__Task details__. Return only the tail of the data below, word for word: the line with "- Go to https://localhost:8834" and each line after it through the final one.

(Records from a dataset)
=== Begin Enclosure ===

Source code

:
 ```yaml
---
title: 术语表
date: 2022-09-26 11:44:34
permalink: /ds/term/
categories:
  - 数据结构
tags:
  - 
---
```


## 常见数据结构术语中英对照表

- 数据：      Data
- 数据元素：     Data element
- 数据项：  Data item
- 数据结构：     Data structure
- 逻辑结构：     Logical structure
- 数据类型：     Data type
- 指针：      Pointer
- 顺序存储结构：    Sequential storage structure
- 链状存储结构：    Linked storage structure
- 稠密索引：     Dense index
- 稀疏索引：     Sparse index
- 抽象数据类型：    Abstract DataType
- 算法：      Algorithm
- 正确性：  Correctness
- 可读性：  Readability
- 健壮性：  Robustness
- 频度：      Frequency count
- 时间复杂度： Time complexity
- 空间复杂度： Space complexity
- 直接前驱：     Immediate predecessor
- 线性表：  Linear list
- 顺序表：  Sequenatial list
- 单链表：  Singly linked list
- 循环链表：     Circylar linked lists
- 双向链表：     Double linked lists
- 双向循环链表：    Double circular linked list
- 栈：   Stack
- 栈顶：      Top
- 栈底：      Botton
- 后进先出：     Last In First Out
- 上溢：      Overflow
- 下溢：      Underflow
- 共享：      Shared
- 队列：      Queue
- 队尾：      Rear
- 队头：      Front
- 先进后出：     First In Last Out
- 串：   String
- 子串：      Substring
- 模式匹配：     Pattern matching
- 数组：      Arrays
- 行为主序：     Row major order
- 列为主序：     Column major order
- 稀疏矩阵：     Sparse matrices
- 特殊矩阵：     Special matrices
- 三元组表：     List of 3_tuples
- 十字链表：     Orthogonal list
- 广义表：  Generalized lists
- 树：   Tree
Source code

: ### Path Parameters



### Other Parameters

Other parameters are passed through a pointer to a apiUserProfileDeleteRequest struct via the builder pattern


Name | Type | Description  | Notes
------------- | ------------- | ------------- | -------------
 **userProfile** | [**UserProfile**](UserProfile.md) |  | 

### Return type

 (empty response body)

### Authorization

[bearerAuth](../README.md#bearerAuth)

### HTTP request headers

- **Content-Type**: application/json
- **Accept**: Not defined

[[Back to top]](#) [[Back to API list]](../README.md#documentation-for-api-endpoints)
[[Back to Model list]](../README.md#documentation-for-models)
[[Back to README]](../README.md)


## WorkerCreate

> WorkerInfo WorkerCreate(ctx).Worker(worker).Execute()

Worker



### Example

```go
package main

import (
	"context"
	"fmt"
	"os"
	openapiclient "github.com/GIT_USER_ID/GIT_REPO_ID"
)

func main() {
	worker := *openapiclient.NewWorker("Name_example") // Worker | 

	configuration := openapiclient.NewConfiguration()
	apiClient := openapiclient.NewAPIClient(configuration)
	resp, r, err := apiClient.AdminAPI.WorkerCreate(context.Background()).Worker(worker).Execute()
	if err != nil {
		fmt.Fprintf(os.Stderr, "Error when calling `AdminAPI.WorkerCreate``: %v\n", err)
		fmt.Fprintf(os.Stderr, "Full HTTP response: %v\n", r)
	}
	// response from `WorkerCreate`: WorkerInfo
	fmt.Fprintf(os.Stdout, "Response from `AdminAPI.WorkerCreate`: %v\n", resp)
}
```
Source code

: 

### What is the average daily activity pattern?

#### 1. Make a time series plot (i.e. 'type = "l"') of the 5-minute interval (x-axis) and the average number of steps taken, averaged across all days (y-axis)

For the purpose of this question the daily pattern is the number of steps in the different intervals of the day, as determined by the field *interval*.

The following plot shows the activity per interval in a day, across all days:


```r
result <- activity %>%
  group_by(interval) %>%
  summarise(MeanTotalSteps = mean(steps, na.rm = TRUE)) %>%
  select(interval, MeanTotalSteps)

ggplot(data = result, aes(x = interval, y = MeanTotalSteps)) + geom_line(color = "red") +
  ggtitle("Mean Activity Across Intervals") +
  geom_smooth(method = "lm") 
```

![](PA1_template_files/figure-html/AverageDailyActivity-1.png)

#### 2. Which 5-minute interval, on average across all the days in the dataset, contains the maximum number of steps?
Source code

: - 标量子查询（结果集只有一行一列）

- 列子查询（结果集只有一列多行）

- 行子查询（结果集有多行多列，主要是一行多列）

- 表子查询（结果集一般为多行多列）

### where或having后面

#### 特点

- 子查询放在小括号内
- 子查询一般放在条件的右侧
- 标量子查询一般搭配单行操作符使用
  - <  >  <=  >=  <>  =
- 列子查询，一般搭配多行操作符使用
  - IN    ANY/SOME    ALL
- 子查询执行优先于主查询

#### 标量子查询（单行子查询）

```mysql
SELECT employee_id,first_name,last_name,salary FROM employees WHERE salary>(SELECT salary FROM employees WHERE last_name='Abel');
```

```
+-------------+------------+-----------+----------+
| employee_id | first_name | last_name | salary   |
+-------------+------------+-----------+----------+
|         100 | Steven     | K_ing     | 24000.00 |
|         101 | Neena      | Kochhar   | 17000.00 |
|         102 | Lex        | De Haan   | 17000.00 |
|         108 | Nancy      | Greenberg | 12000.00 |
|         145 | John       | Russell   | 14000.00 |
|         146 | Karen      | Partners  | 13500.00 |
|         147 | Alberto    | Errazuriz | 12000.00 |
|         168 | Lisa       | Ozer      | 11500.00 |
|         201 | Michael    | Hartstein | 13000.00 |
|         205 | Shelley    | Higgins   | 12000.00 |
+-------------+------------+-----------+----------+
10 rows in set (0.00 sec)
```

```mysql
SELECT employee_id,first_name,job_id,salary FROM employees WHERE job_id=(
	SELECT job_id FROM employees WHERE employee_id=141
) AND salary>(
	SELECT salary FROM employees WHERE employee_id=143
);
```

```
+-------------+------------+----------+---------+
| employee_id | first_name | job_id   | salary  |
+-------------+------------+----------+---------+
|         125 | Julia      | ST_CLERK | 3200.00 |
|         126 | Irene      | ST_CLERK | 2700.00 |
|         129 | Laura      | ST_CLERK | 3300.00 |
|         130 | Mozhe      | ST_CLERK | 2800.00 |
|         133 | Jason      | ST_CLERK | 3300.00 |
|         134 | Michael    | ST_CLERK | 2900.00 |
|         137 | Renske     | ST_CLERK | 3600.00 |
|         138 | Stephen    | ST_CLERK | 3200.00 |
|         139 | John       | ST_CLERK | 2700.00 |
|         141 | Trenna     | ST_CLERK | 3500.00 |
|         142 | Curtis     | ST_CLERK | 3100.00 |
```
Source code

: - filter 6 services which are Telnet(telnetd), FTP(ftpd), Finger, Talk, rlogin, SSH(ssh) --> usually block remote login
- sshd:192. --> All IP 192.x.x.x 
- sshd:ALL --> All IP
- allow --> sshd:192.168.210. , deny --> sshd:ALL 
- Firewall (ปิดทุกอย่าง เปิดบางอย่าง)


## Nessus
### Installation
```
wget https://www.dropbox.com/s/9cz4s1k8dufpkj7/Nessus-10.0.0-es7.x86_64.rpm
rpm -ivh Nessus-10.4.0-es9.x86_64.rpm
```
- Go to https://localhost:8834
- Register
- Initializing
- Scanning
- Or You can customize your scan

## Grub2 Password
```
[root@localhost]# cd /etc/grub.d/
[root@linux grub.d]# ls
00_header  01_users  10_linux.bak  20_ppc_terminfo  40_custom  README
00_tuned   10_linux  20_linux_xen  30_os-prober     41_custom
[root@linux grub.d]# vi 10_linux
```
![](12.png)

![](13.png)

=== End Enclosure ===

__Result of the task__.
- Go to https://localhost:8834
- Register
- Initializing
- Scanning
- Or You can customize your scan

## Grub2 Password
```
[root@localhost]# cd /etc/grub.d/
[root@linux grub.d]# ls
00_header  01_users  10_linux.bak  20_ppc_terminfo  40_custom  README
00_tuned   10_linux  20_linux_xen  30_os-prober     41_custom
[root@linux grub.d]# vi 10_linux
```
![](12.png)

![](13.png)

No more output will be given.